As a rough and tumble operationalization, she guesses that areas within a 30 minute drive of their nearest Mental Health provider and Methadone clinic but which have a below median percentage of patients with cars likely benefit most from a increased transit options, while locations further out might with fewer cars likely benefit most from increased telehealth.
To map this, she does a quick bit of data wrangling:
# What percentage of patients in a given ZCTA have cars?

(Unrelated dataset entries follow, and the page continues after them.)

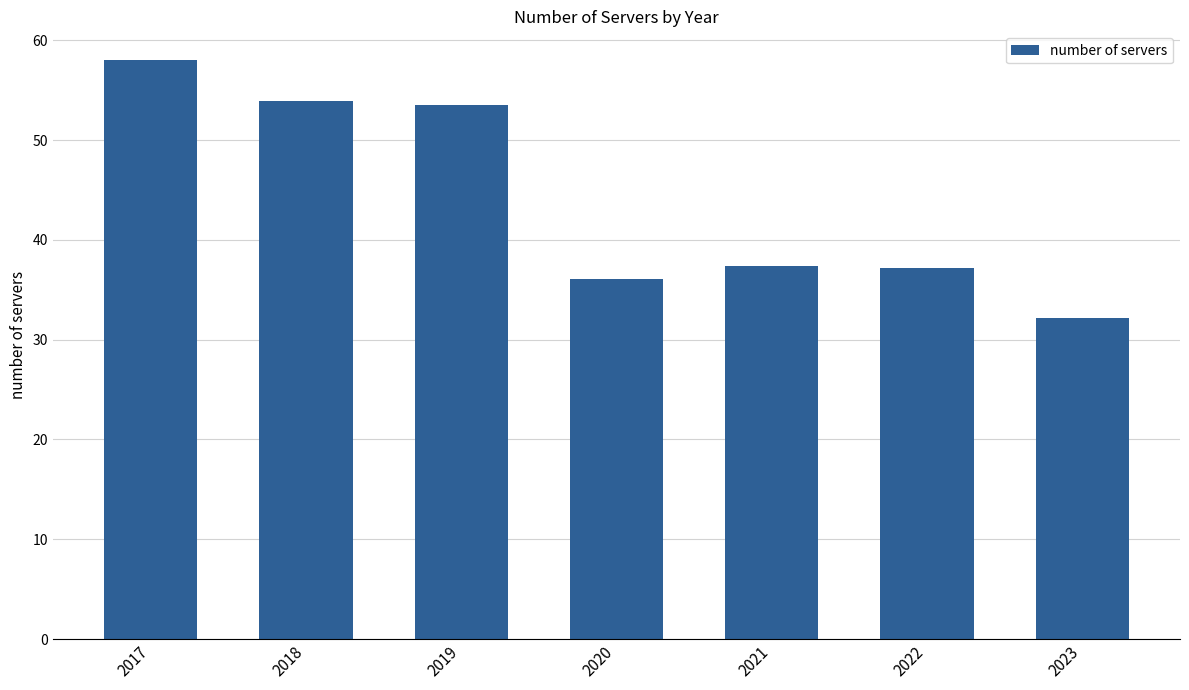

Does the chart contain stacked bars?

No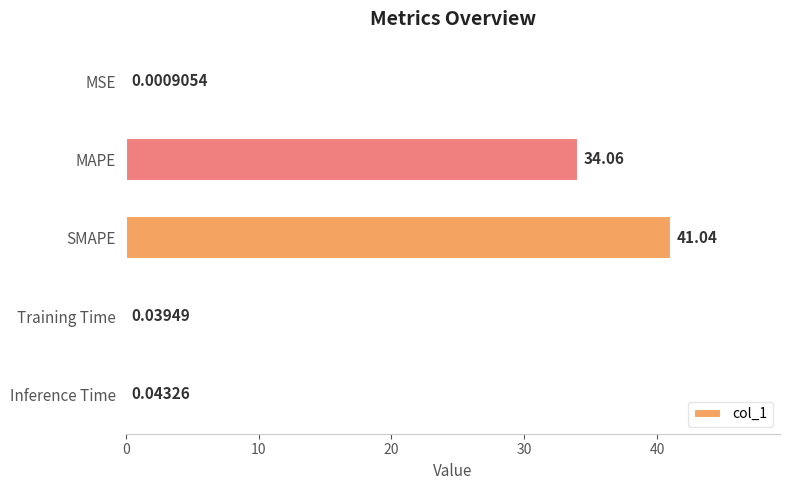

Which category has the highest value across all series?

SMAPE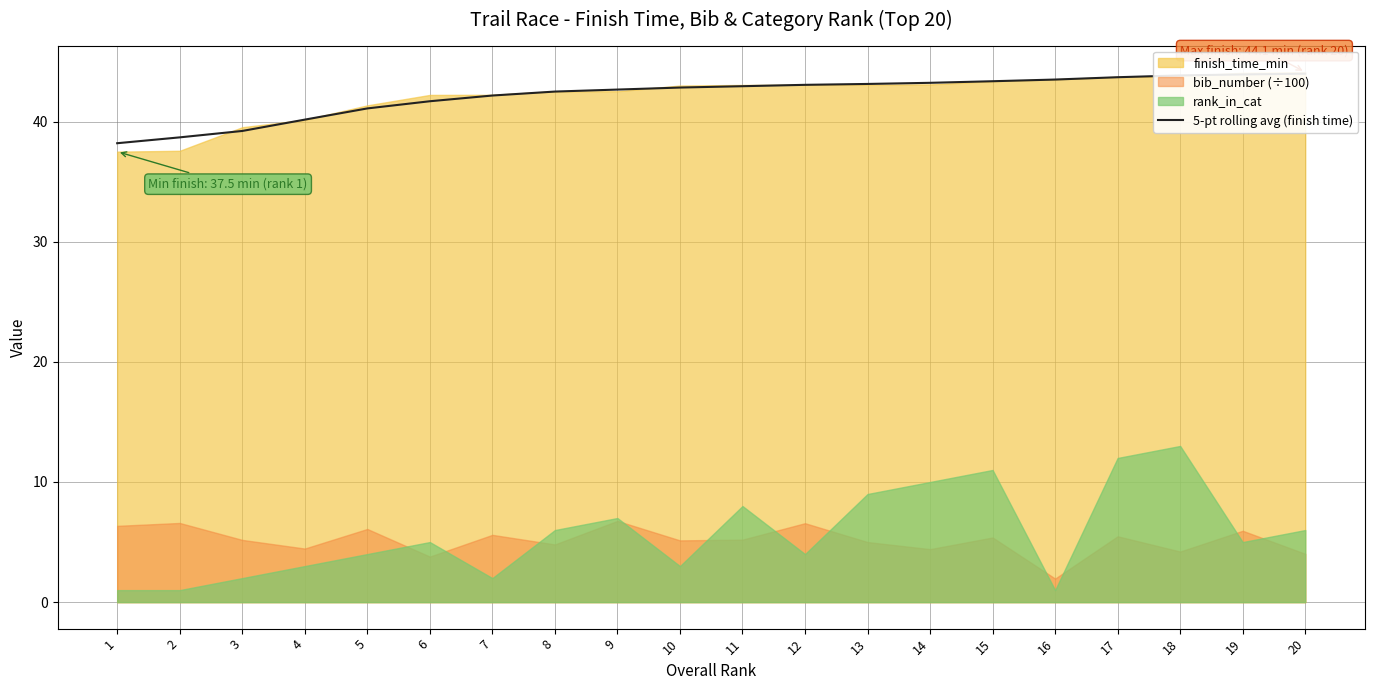

Reading right to left, transcribe all the data shown in this chart.

44.0	43.9	43.8	43.7	43.5	43.4	43.2	43.1	43.1	42.9	42.8	42.7	42.5	42.2	41.7	41.1	40.2	39.2	38.7	38.2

zcta["Has_CarP"] <- zcta["Has_car"] / zcta["Num_Resps"] * 100
#> Warning in `[<-.data.frame`(`*tmp*`, "Has_CarP", value = structure(list(:
#> provided 2 variables to replace 1 variables
med_car_pct <- median(zcta$Has_CarP, na.rm = T)
# Which areas would benefit most from increased transit option?

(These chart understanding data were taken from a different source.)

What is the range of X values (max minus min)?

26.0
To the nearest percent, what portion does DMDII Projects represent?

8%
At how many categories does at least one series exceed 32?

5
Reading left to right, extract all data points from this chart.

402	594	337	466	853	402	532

zcta["More_Transit"] <- (zcta$MhTmDr <= 30) &
(zcta$FqhcTmDr <= 30) &
(zcta$Has_CarP < med_car_pct)
# Which areas would benefit most from increased telehealth?
zcta["More_Telehealth"] <- (zcta$MhTmDr > 30) &
(zcta$FqhcTmDr > 30) &
(zcta$Has_CarP < med_car_pct)
head(data.frame(zcta))
Evelyn then plots the results, highlighting the borders of the ZCTAs she believes may benefit most from increased telehealth in blue, and zctas she believe may benefit most from increased transit in red.
tm_shape(zcta) + tm_fill(col='pink', alpha=.25) +
tm_shape(filter(zcta, More_Transit)) +
tm_fill(lwd=3, col='red') +
tm_shape(filter(zcta, More_Telehealth)) +
tm_fill(lwd=3, col='blue') +
tm_shape(zcta) + tm_borders(lwd=.2)
Evelyn has thus identified six ZCTAs she thinks may benefit most from increased transit options, and one that she thinks will benefit more from increased telehealth accessibility. From here, she can and probably should continue to validate her results through multiple approaches. Computationally, she may want to check the percent of households without internet in each ZCTA – contained in the NoIntP
variable she can get through another use of load_oeps
– or collect increased responses to ensure her calculated percentages are accurate. Qualitatively, she may also want to validate her results against interview data from patients, to ensure that her proposed interventions agree with the needs expressed by the communities they will effect.